Johannes 1: 6 t/m 9 ‘6 Er kwam iemand die door God was gezonden; hij heette Johannes.
7 Hij kwam als getuige, om van het licht te getuigen, opdat iedereen door hem zou geloven.
8 Hij was niet zelf het licht, maar hij was er om te getuigen van het licht:
9 het ware licht, dat ieder mens verlicht en naar de wereld kwam.
Johannes de Doper is de wegbereider van Christus. Op het hoogtepunt van zijn bediening moet hij Christus aanwijzen als de Messias. Johannes was heel populair, het hele land sprak over hem. Hele steden en dorpen kwamen naar deze wonderlijke prediker luisteren die ook nog eens mensen doopte in de Jordaan. Steeds opnieuw raakten de mensen onder de indruk van zijn boodschap.
Johannes deed het werk van een gezant, een heraut, die in naam van de Koning belangrijke Koninklijke besluiten afkondigde! Johannes kwam in de naam van de Goddelijke Koning met de blijde boodschap van het Evangelie. Dat gaf gezag aan zijn boodschap. Oorspronkelijk wijst de naam ‘heraut’ op een marktkoopman, die met een krachtig stemgeluid de publieke aandacht moest trekken. Hij had immers een belangrijke boodschap te brengen. De heraut was betrouwbaar én tegelijkertijd de stem van zijn koning. Dat was het voornaamste: een heraut mocht alleen het woord van zijn koning doorgeven, zonder eigen commentaar daarbij. De woorden die Johannes dan ook verkondigt, zijn niet de woorden van de heraut zelf, maar het zijn Gods persoonlijke woorden. De eigenlijke prediker is God. De mensen worden daarbij niet aangesproken in een verheven engelentaal of geheimtaal, maar in hun eigen taal. Evenals ook wij worden aangesproken in de taal van onze tijd.
Voor Johannes was de boodschap duidelijk: De Messias komt. Maakt u gereed! De boodschap van Johannes zou nu, 7 december 2022 als volgt zijn: De Messias is gekomen in Bethlehem, gestorven op Golgotha, en op de derde dag opgestaan. Maar Hij komt terug, Zijn Rijk komt. Maakt u gereed!
Johannes was een boeteprediker, die geen blad voor zijn mond nam.
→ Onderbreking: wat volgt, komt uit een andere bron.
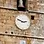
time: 2:48
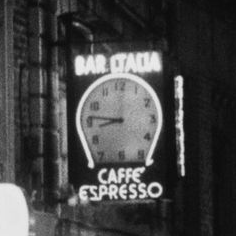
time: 8:46
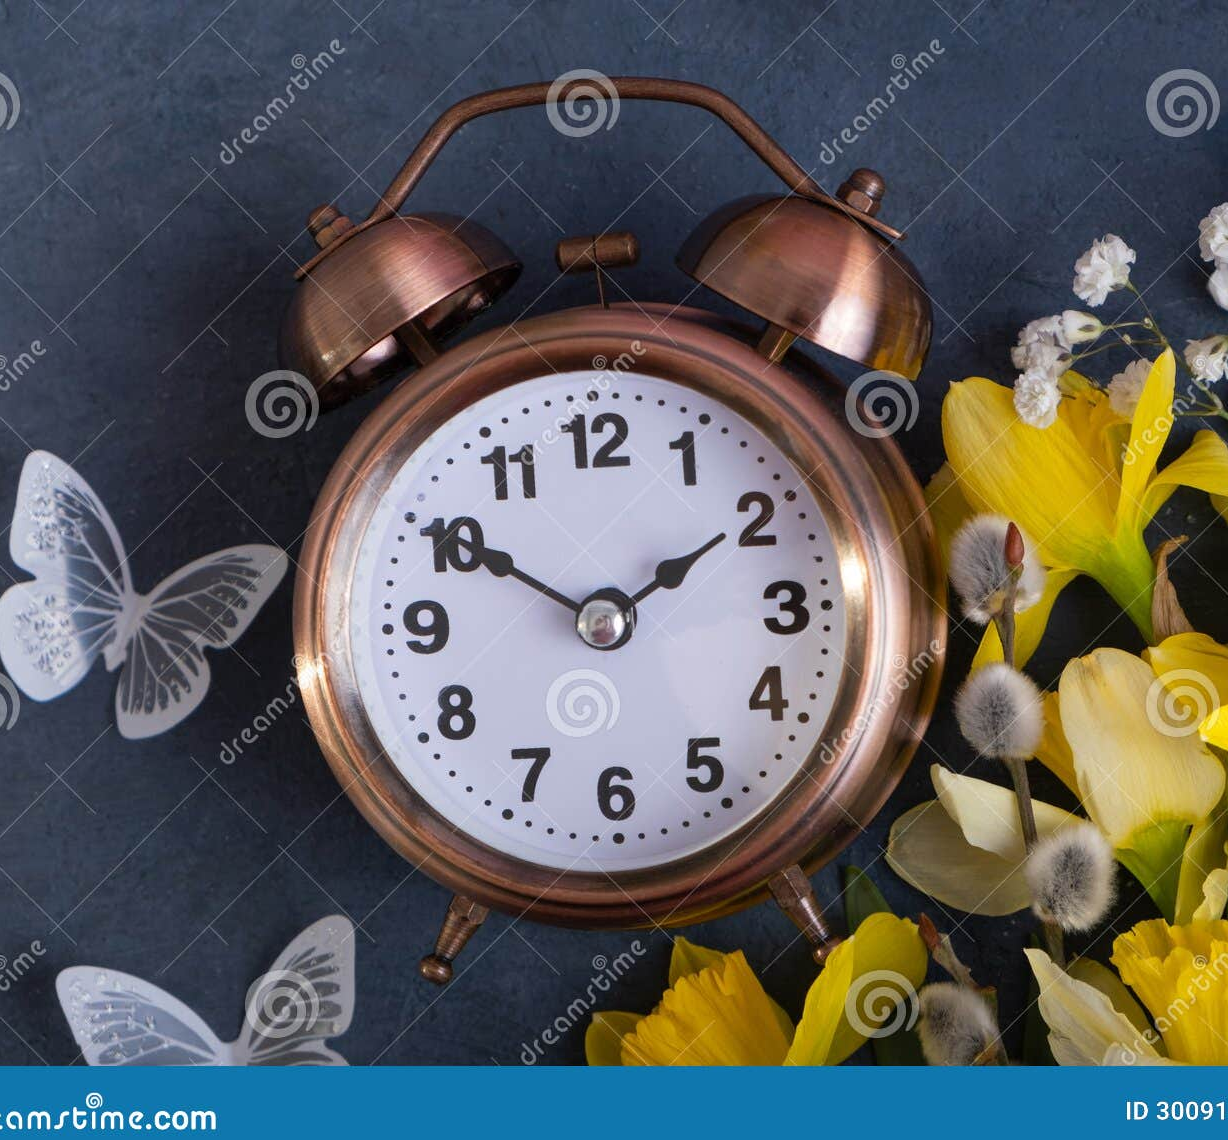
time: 1:50
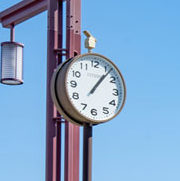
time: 1:06
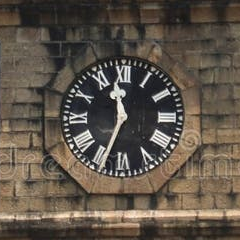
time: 11:33
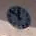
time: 11:51
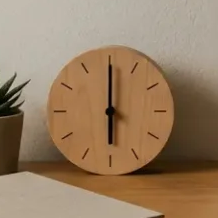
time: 6:00
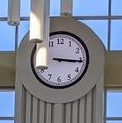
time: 3:15
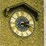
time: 2:17
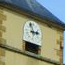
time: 2:56
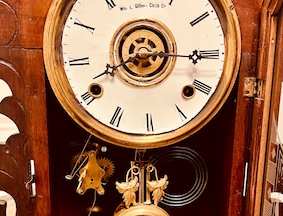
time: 8:15
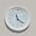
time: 11:21
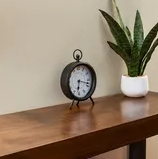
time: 6:17
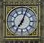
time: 7:03
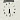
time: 6:28
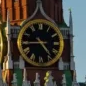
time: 4:44
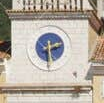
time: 2:29
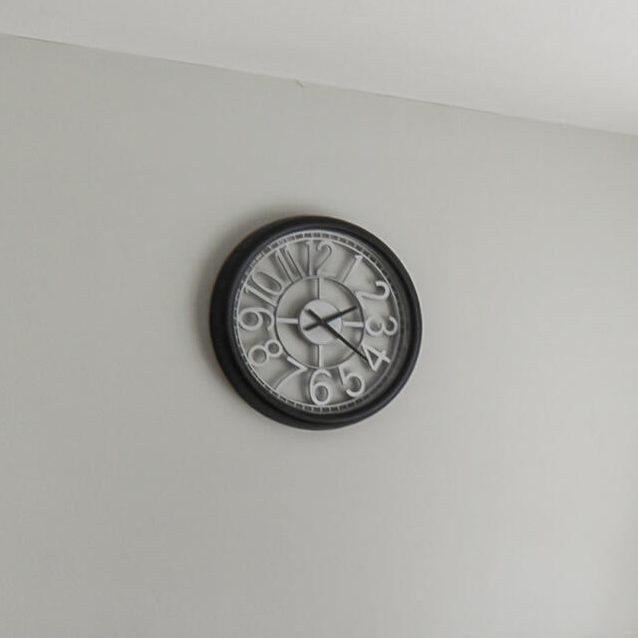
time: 2:21
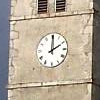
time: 2:00
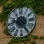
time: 9:23
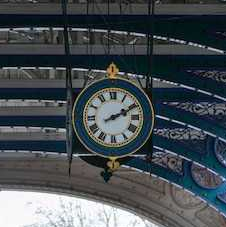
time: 2:10
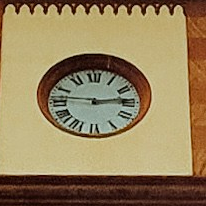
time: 2:46
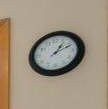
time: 1:10
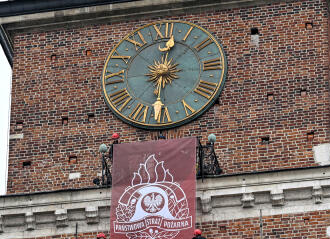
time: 12:31
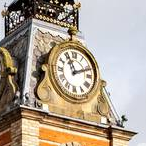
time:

Toch luisterden de mensen graag naar hem. Hij kon zeggen wat hij wilde, al was het nog zo scherp, ze liepen niet weg. Zelfs als Johannes vertelde dat hun vrome godsdienst hen niet zalig maakte en dat ze hun zonden moesten belijden, bleven de mensen nog komen en hingen ze aan zijn lippen.
Johannes wilde de mensen niet behagen, hij moest de mensen voorbereiden. Johannes predikte gerechtigheid. ‘Toen Johannes zag dat veel farizeeën en sadduceeën op zijn doop afkwamen, zei hij tegen hen: ‘Addergebroed, wie heeft jullie wijsgemaakt dat je het komende oordeel kunt ontlopen? (Math.3:7) Het zal je maar gezegd worden: addergebroed! De wegbereider van Christus bakte bepaald geen zoete broodjes en hij deelt ook geen vrome complimenten uit. Addergebroed, dat is wat uitgebroed wordt uit het ei van een adder: een (giftige) slang. En was het niet de slang die in het paradijs in de mens de kiemen van de zonde in het hart heeft gelegd? Maar Johannes rukt de maskers af.
Hij zegt: ‘Verbeeldt u maar niets, uitwendige vroomheden maken niet zalig’. Johannes waarschuwt om waarachtig te bekeren. Alle kromme paden moeten rechtgetrokken worden in ieders leven. Als de vernieuwing van het hart ontbreekt, blijft het zonder inhoud.
In gedachten zien we Johannes staan aan de oever van de Jordaan. De mensen om hem heen zijn een en al aandacht. Johannes heeft iets te zeggen: ‘Bekeert u, want het Koninkrijk der hemelen is nabijgekomen’. Deze boodschap heeft een gretig gehoor, de mensen staan open voor zijn boodschap. ‘Het Koninkrijk der hemelen is komt…’, dit sloot aan bij het verlangen en de verwachting van toen, maar ruim 2000 jaar later sluit het ook aan bij het verlangen en de verwachting van nu.